Binaların bozulmadan, düzgün yaşlanmalarını önemsiyorum. Sıva ve boyalı dış yüzeylerin binaların kullanım ömrünü olumsuz etkilediğini, binanın eskimesini hızlandırdığını düşünüyorum. Bu nedenle dış yüzeylerde bir kaplama öneriyorsak, yüzeyleri sıva, boya gibi sürekli bakım gerektiren malzemeler yerine taş, ahşap gibi doğal malzemeler ya da tuğla gibi konvansiyonel malzemeler ile kaplamayı tercih ediyoruz. Asma Bahçeler konut projesi tuğlayı kullandığımız bir örnektir. Bunların dışında projelerimizde kaplama katmanlarından yalıtılmış, malzemeyi hissedebildiğimiz brütalist mekanlar da tasarlıyoruz. Brüt beton özellikle kamusal yapılarda sıklıkla kullandığımız malzeme. Çelik ve cam. Mekanların doğal aydınlatmadan, havalandırmadan yararlanması, ayrıca iç mekanın dış dünya ile görsel bağı olması tasarımlarımızda önemsediğimiz mekansal girdiler.
Mekanların doğal aydınlatmadan, havalandırmadan yararlanması, ayrıca iç mekanın dış dünya ile görsel bağı olması tasarımlarımızda önemsediğimiz mekansal girdiler.
Son olarak, projelerinizle ulusal ödüllere imza atıyorsunuz. Bu güne kadar kaç projeniz ödüllendirildi ve ödüle layık görülmek sizin için ne ifade ediyor?
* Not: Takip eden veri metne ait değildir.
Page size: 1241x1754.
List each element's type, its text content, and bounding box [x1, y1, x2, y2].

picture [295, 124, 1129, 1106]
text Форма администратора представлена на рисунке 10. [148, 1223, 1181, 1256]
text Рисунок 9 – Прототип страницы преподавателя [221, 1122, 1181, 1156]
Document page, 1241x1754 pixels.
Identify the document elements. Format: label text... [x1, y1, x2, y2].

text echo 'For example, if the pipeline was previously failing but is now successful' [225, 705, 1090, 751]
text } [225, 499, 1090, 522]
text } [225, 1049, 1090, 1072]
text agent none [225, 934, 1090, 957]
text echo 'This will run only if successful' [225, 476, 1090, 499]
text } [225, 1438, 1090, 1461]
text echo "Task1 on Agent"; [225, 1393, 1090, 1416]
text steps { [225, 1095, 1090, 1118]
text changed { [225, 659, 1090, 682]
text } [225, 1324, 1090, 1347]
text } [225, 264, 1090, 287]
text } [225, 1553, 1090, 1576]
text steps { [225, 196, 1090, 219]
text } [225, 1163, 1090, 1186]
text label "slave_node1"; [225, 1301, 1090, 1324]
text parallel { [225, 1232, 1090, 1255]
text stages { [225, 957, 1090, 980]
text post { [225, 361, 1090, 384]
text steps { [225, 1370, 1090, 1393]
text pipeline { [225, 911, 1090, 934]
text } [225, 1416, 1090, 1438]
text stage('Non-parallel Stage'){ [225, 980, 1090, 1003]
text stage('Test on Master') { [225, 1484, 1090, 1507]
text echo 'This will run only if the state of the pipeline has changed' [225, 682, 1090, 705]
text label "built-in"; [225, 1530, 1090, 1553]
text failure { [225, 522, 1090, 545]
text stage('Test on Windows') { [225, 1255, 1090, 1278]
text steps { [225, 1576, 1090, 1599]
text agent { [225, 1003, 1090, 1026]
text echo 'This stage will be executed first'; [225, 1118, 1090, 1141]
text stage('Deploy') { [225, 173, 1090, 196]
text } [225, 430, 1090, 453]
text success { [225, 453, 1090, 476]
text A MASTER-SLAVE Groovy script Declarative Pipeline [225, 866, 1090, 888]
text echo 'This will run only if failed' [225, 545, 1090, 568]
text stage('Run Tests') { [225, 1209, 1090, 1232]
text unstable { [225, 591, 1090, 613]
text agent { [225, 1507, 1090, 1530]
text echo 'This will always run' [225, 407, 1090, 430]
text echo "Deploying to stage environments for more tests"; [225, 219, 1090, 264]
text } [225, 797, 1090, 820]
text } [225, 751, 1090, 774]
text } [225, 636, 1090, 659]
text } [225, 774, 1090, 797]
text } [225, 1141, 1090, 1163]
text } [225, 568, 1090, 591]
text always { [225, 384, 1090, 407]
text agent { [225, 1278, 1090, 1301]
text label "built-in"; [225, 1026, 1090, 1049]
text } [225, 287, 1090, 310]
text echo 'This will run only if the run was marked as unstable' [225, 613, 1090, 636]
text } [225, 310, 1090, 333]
Ödül kişiyi onurlandıran, motive eden, güveni pekiştiren bir durum. Tabii ki mutlu oluyoruz. Eğer yaptığınız işe siz de inanıyorsanız, sürecin istediğiniz gibi işlediği ve sonuçlandığı bir işiniz ise bunun görüldüğünü hissediyorsunuz. Bu hoş bir duygu. Bu anlamda OİB okul projesi ile biz çok onurlandık. Bu proje ile 2012 yılunda Ulusal Mimarlık Yapı Dalı Ödülü aldık. Aynı yıl yapı Ağahan ve Mies van der Rohe uluslararası ödüllerinde de aday adayı oldu. Bir yandan da iş ortamında işverenler için pazarlama gücü olarak görülebiliyor. Örneğin, bazı işverenlerimiz kendi projelerinin de “ödüllük” olmasını talep etmişti.